Bunlardan birisi, güven meselesi.
Yanlış, düzensiz yapılaşma, hangi iktidar döneminde olursa olsun, durdurulamıyor.
Millet, hükümetlerin bu konularda yaptığı vaatlere inanmıyor.
Çünkü, arsa, arazi, yapılaşma gibi konular, doğrudan rantla ilgili konular.
Rant söz konusu olduğunda mevzuatı ve ilkeleri aşmanın bir çaresi bulunuyor.
Ben, Çamlıca´nın eteklerinde yeni bir villa yapılaşması gördüm. Eğer önünde engel olmasa, villaların olduğu yerden 1 lirayı yuvarlasan para bayır aşağı yuvarlana yuvarlana Küplüce´yi geçer, Beylerbeyi´nden, Hamid-i Evvel Camii´nin yanından ?cup´ diye denize düşer.
Bunu bir arkadaşıma anlattım.
?Orası öngörünüm değil? dedi. Mevzuat, Çamlıca´nın boğaza bakan yamaçlarını kapsam dışı bırakmış.
Demek ki, rantçılar, ?öngörünüm´ kavramını bile yamultmayı başarmışlar!

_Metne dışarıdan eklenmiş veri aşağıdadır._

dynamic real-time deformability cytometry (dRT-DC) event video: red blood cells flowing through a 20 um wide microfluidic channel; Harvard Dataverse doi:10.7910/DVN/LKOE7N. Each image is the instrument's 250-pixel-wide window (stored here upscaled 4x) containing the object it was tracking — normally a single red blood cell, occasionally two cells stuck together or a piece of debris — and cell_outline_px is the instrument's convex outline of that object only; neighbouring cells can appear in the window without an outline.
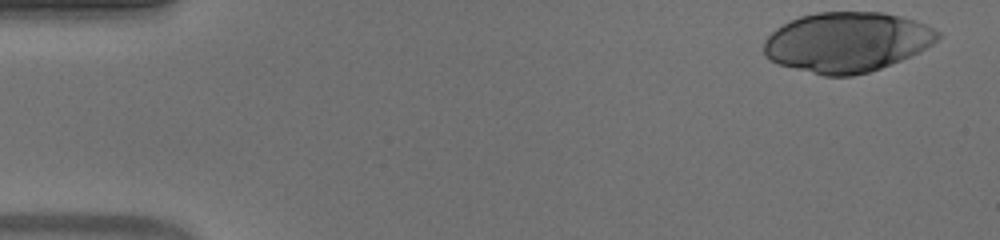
{"species": "human", "species_latin": "Homo sapiens", "temperature_condition": "warm", "stored_images_in_passage": 42, "camera_frame_rate_fps": 3000, "um_per_image_px": 0.085, "donor": {"sex": "male"}, "frame": {"image": 1, "passage_image": 1, "time_ms": 0.0, "image_size_px": [1000, 240], "cell_outline_px": [[940, 36], [932, 44], [900, 60], [880, 68], [868, 72], [852, 76], [824, 76], [780, 64], [764, 56], [764, 40], [776, 28], [800, 16], [816, 12], [884, 12], [900, 16], [924, 24], [940, 32]], "centroid_in_image_um": [71.96, 3.57], "position_along_channel_um": 13.0, "area_um2": 60.17}}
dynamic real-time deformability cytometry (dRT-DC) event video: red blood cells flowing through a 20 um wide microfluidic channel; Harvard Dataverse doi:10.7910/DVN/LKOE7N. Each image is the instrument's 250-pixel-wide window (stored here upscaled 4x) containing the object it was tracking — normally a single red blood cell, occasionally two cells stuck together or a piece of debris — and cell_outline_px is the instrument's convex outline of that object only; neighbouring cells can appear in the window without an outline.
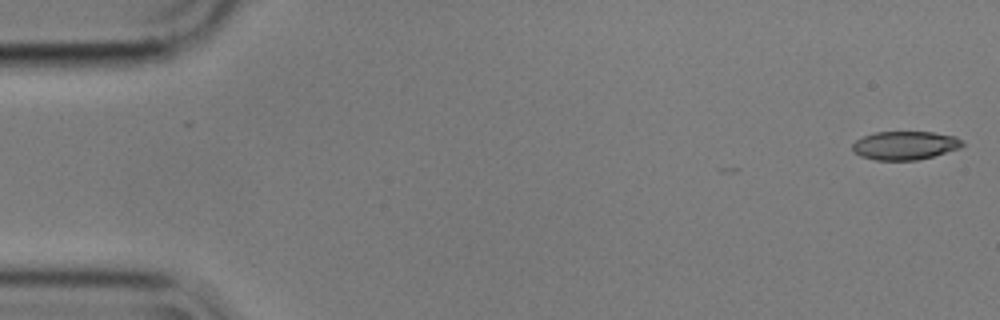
{"species": "common noctule bat (a hibernating species)", "species_latin": "Nyctalus noctula", "temperature_condition": "cold", "stored_images_in_passage": 55, "camera_frame_rate_fps": 3000, "um_per_image_px": 0.085, "animal": {"sex": "male", "body_mass_g": 17.9}, "frame": {"image": 1, "passage_image": 1, "time_ms": 0.0, "image_size_px": [1000, 320], "cell_outline_px": [[964, 144], [960, 148], [932, 156], [916, 160], [876, 160], [860, 156], [852, 152], [852, 144], [856, 140], [864, 136], [876, 132], [932, 132], [956, 136]], "centroid_in_image_um": [76.89, 12.36], "position_along_channel_um": 8.1, "area_um2": 18.21}}
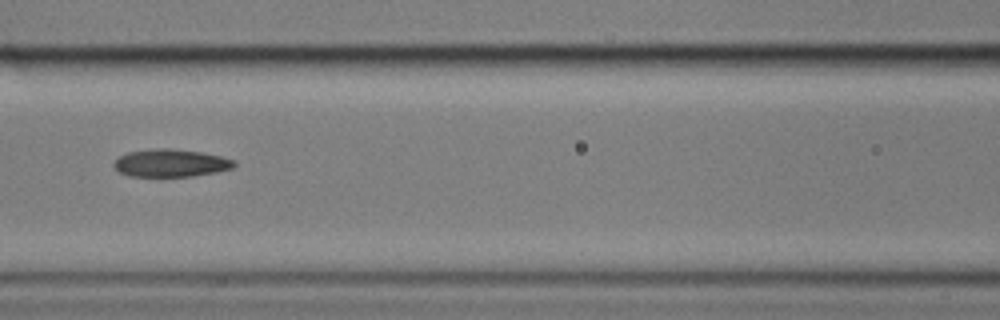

Millet bu konuda devlete güvenmiyor. Fakat, ashab-ı rant güveniyor. ?Nasıl olsa imar işini ayarlarız. Bir engel varsa, gereği neyse yapar aşarız.? Böyle bir güven.
Şehircilikle ilgili ikinci temel mesele, estetik.
Çirkin bir ev yapmanın maliyeti ile güzel bir ev yapmanın maliyeti hemen hemen aynı. Hatta kimi durumlarda çirkin ev yapmak daha maliyetli.
Mesela biz, millet olarak kaldırım da yapamıyoruz.
Yaptığımız kaldırımlar genellikle çirkin. Üstelik, kim yaparsa yapsın, birkaç ay içinde bozuluyor. Kaldırım taşları ilk yağmurdan sonra lak-luk oynamaya başlıyor.
Estetik sorununa nasıl bakıyoruz?
Bu iki temel sorun, estetik ve güven, temennilerle, hüsnüniyetle çözülecek sorunlar değil.
Bakan Kurum, bu anlattığım konularda oluşan menfi kanaatleri görüyor.
Güven ve estetik katsayısını arttıracak adımları mutlaka atacaklarını söylüyor.
Allah yardımcısı olsun.
Can u gönülden, başarılar diliyorum.